=== WHAT THIS TASK INVOLVES ===
Copy everything from the line containing "Same again for the lamp" down through the end of the items, character for character.

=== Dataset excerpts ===
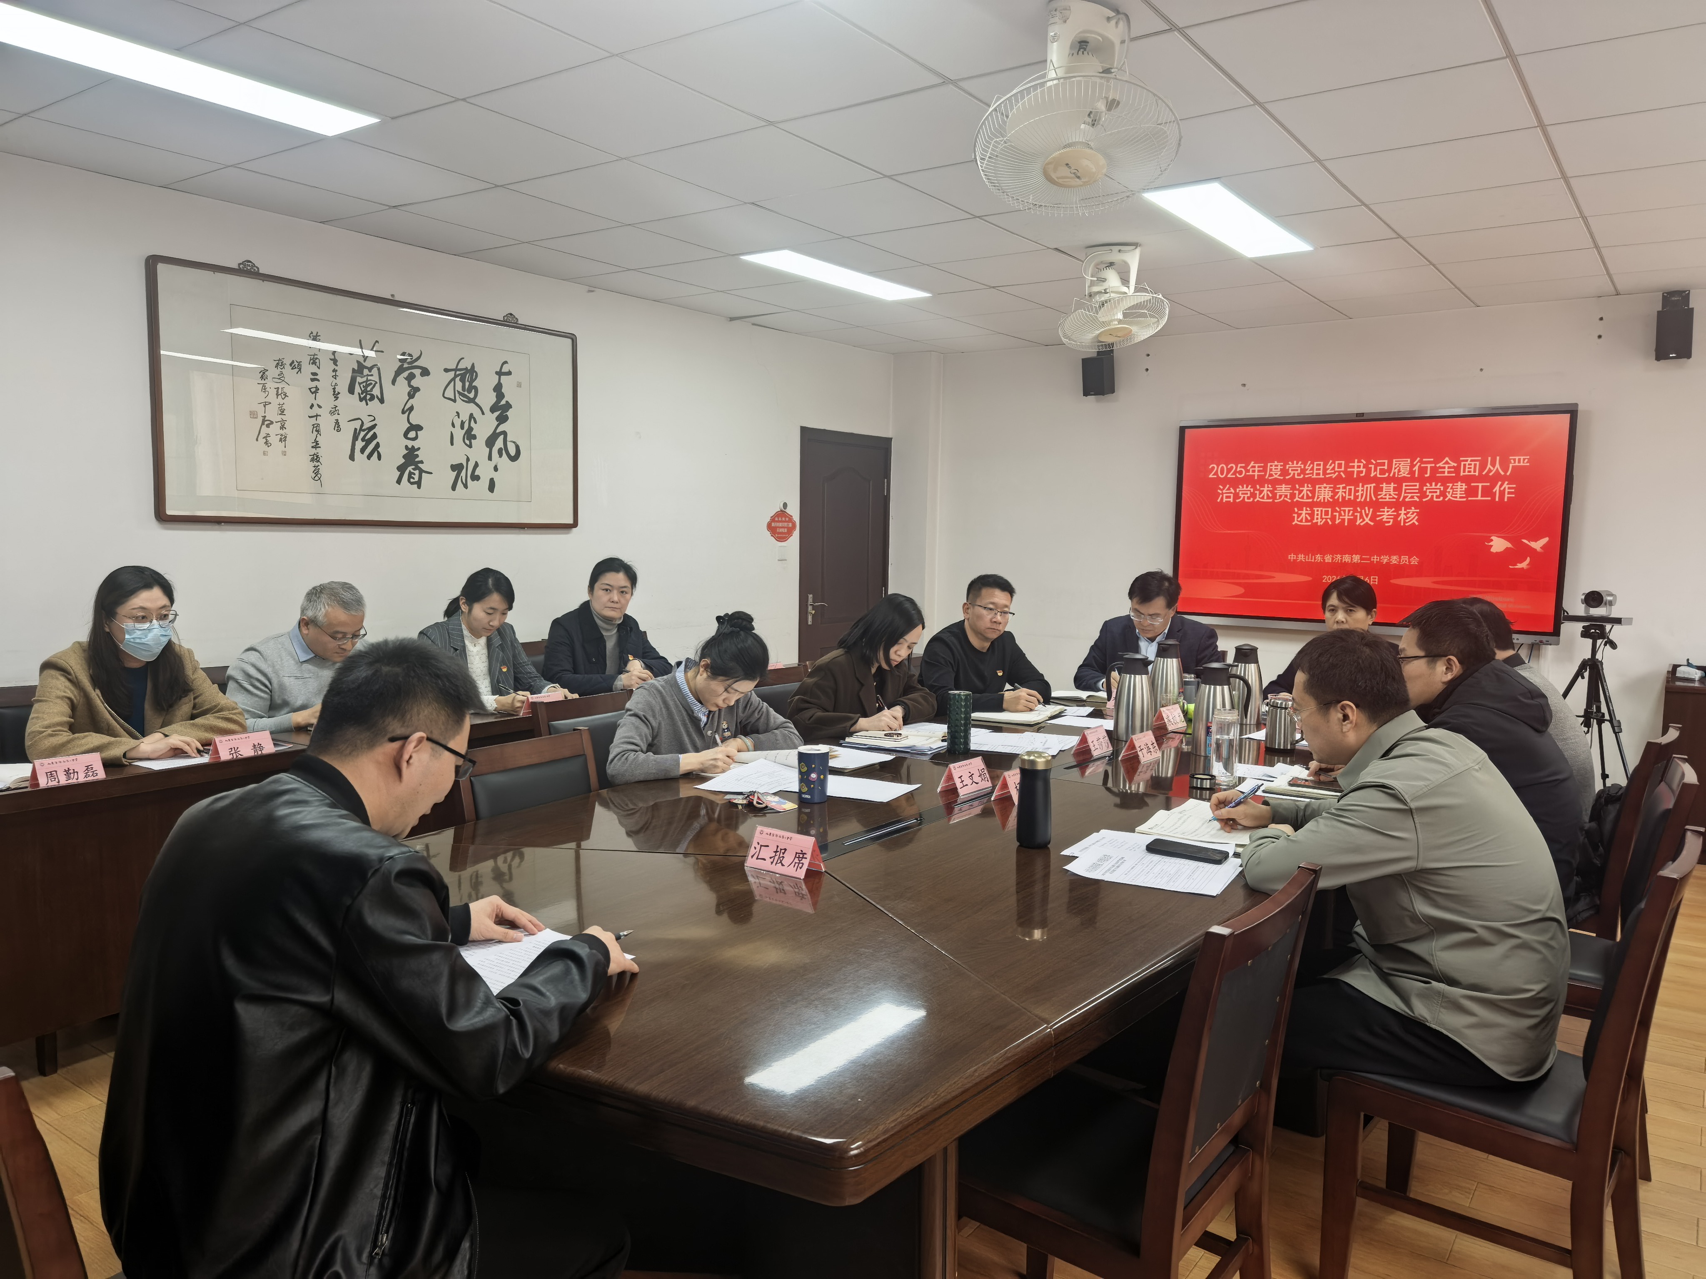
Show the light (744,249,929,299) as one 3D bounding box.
[{"bbox_3d":[-0.040,-1.697,5.457,0.280,0.050,1.180,5,7,36],"label":"light"}]

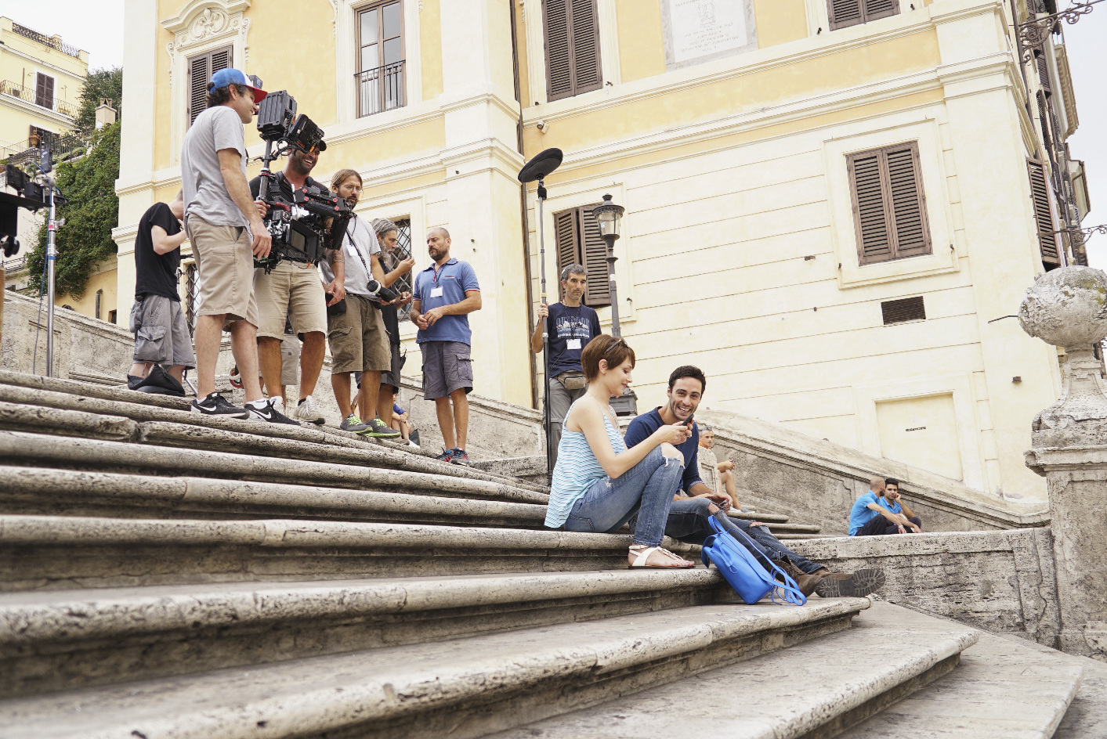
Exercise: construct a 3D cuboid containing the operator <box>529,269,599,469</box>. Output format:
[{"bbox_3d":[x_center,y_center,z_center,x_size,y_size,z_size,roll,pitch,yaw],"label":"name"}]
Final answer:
[{"bbox_3d":[0.100,0.073,7.165,0.530,1.789,0.380,-2,-11,-9],"label":"operator"}]

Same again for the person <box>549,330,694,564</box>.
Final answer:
[{"bbox_3d":[0.274,0.327,3.900,0.640,0.948,0.430,-7,-12,17],"label":"person"}]

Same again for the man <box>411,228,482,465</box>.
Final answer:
[{"bbox_3d":[-0.808,-0.202,7.152,0.540,1.811,0.380,-9,-12,25],"label":"man"}]

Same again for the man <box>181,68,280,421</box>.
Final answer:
[{"bbox_3d":[-1.527,-0.633,4.620,0.520,1.788,0.500,-13,-15,40],"label":"man"}]

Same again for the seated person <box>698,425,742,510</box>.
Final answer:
[{"bbox_3d":[2.194,1.285,12.379,0.750,1.118,0.520,-10,-13,32],"label":"seated person"}]

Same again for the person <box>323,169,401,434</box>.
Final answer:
[{"bbox_3d":[-1.272,-0.469,6.271,0.520,1.805,0.420,6,-14,-40],"label":"person"}]

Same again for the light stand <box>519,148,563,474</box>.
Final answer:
[{"bbox_3d":[-0.034,-0.404,7.056,0.350,2.636,0.350,-10,-13,30],"label":"light stand"}]

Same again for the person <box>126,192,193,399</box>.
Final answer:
[{"bbox_3d":[-2.459,-0.431,6.032,0.460,1.660,0.480,-2,-11,-6],"label":"person"}]

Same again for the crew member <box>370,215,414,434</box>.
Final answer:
[{"bbox_3d":[-1.171,-0.289,6.850,0.420,1.707,0.480,-3,-11,0],"label":"crew member"}]

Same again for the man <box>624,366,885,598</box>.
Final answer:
[{"bbox_3d":[0.830,0.458,4.150,0.520,1.040,1.120,6,-15,-40],"label":"man"}]

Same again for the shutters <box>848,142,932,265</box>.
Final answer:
[{"bbox_3d":[5.587,-2.765,15.908,1.153,1.970,0.090,-8,-12,22],"label":"shutters"}]

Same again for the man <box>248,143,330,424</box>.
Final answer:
[{"bbox_3d":[-1.524,-0.551,5.650,0.580,1.754,0.450,2,-13,-26],"label":"man"}]

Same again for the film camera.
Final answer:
[{"bbox_3d":[-1.496,-1.111,5.641,0.460,1.081,0.380,-11,-13,34],"label":"film camera"}]

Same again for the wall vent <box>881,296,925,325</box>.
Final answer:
[{"bbox_3d":[5.387,-0.896,14.673,0.610,0.357,0.060,-8,-11,23],"label":"wall vent"}]

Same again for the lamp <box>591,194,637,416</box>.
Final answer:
[{"bbox_3d":[0.882,-0.956,13.600,0.450,3.281,0.450,-3,-11,-1],"label":"lamp"}]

=== SOLUTION TO THE EXERCISE ===
Same again for the lamp <box>591,194,637,416</box>.
Final answer:
[{"bbox_3d":[0.882,-0.956,13.600,0.450,3.281,0.450,-3,-11,-1],"label":"lamp"}]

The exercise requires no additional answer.